• [TAREAS DEL EJERCICIO]:
- a) Resume en dos oraciones el texto sobre Ilie Ciocan.
- b) Continúa el texto sobre Ilie Ciocan a partir de su última oración.

Ilie Ciocan, el veterano de la Segunda Guerra Mundial más longevo, murió a los 112 años en Rumania. Era, además, el segundo hombre más viejo en todo el planeta, según registros de superlongevidad. En su país, sin embargo, lo defendían como el número uno en esa lista.
Ciocan nació el 10 de junio de 1913 en Galicea, Rumania. Fue testigo de la Primera Guerra Mundial, en la que su país se declaró inicialmente neutral y luego se sumó a la Triple Entente. Con la caída de los derrotados Imperio Austrohúngaro e Imperio Ruso, Rumania sumó territorios como Transilvania.
Si los últimos estertores de la guerra le quedaron impresos en la memoria como flashes de infancia, fue la muerte de su padre, a los 6 años, y de su madre, a los 12, los que empezaron a marcarlo en días sumergido en la pobreza.
La Segunda Guerra, en cambio, la sintió en cuerpo propio. Ciocan formó parte del Ejército del Reino de Rumania, que tras otra etapa de neutralidad en 1940 pasó a integrar el Eje, liderado por la Alemania nazi, la Italia fascista y Japón.
Ciocan formaba parte del 6º Regimiento de Artillería de Pitesti. En 1941 lo mandaron al frente. Tenía 27 años. Fue artillero y mensajero entre la batería y el campo de batalla, en Hungría, Checoslovaquia y el Frente del Don, en Rusia. Llevaban alimentos y también artillería. Eran cabalgatas de hasta un día y medio.

• [MATERIAL PROPORCIONADO]:
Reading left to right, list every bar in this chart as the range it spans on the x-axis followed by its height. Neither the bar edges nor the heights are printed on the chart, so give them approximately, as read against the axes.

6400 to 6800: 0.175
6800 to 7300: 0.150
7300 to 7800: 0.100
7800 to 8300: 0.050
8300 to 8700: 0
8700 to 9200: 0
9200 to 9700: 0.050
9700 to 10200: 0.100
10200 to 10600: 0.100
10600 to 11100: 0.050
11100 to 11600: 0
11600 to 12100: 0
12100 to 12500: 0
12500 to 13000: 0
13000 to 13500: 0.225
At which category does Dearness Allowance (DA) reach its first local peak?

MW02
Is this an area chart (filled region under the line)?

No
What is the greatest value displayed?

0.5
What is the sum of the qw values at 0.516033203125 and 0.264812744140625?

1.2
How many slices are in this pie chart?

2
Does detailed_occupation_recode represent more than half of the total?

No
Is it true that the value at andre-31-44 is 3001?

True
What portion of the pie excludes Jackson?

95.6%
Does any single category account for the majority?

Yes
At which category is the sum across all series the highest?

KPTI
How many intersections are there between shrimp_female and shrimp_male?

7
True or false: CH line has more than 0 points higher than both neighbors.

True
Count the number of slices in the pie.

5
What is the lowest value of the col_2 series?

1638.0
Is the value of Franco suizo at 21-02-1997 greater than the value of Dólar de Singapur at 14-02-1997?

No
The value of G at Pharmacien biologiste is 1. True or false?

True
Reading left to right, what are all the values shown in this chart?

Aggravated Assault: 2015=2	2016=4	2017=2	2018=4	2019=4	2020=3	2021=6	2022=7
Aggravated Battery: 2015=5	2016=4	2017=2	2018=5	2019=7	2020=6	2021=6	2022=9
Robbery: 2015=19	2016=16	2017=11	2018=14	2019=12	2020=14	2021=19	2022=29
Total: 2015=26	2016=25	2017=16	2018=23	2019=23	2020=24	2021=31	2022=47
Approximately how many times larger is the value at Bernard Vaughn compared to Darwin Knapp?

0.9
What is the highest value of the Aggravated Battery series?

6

• [RESPUESTAS POR TAREA]:
- a) Ilie Ciocan, nacido el 10 de junio de 1913 en Galicea y huérfano de padre a los 6 años y de madre a los 12, murió en Rumania a los 112 años como el veterano de la Segunda Guerra Mundial más longevo y el segundo hombre más viejo del planeta según registros de superlongevidad, aunque en su país lo consideraban el primero. Como integrante del 6º Regimiento de Artillería de Pitesti, fue enviado al frente en 1941, con 27 años, y sirvió como artillero y mensajero en Hungría, Checoslovaquia y el Frente del Don, en Rusia.

- b)
Ese recuerdo fue el que lo marcó durante toda su vida y que lo hizo el más célebre entre los 3.200 habitantes de Galicea. Hasta este miércoles 27 de mayo, cuando su familia y el alcalde confirmaron su muerte.
"Pasé cuatro años en el frente, como artillero, pero nunca maté a nadie. Recuerdo haber derribado un avión enemigo mientras todos disparaban con ametralladoras. Pensé que si iba a morir, moriría de todos modos", rememoró hace cuatro años en el diario rumano Adevarul.
"Luche en ambos frentes, pero las balas me esquivaron. El caballo me salvó de la muerte muchas veces. Era fiel; cada vez que iba a buscar munición, relinchaba y sacudía la cabeza. Era como si hiciera la señal de la cruz... tres veces. Parecía que rezaba, que rezaba para que no nos pasara nada malo", añadió ese medio, que reconstruyó esos años con los recuerdos de Ciocan.
Aseguraba que siempre llevaba un rifle, pero que nunca le había disparado a otra persona.
Ciocan era integrante del club de los superlongevos. Además de ser el veterano de la Segunda Guerra Mundial más viejo, era el rumano más longevo en los registros de toda la historia de ese país. Y, de acuerdo a relevamientos, era la segunda persona más longeva del planeta, sólo por detrás del brasileño João Marinho Neto.
Neto tiene este viernes 113 años y 236 días. Cuando murió, Ciocan tenía 112 años y 351 días. Sin embargo, eso estaba en disputa: en Rumania aseguraban que su más que centenario poblador tenía documentos que probaban su edad exacta y que, en cambio, aún no se podía verificar el dato de Neto.
Primero o segundo en la lista, su longevidad llamaba la atención y estaba bajo el análisis de estudiosos de gerentología, mientras pasaba sus últimos años bajo el cuidado de sus nietos. Comía sano. Al volverse un hombre centenario se quedó sin dientes y tuvo que mantener dieta con carne picada y frutas y verduras jugosas.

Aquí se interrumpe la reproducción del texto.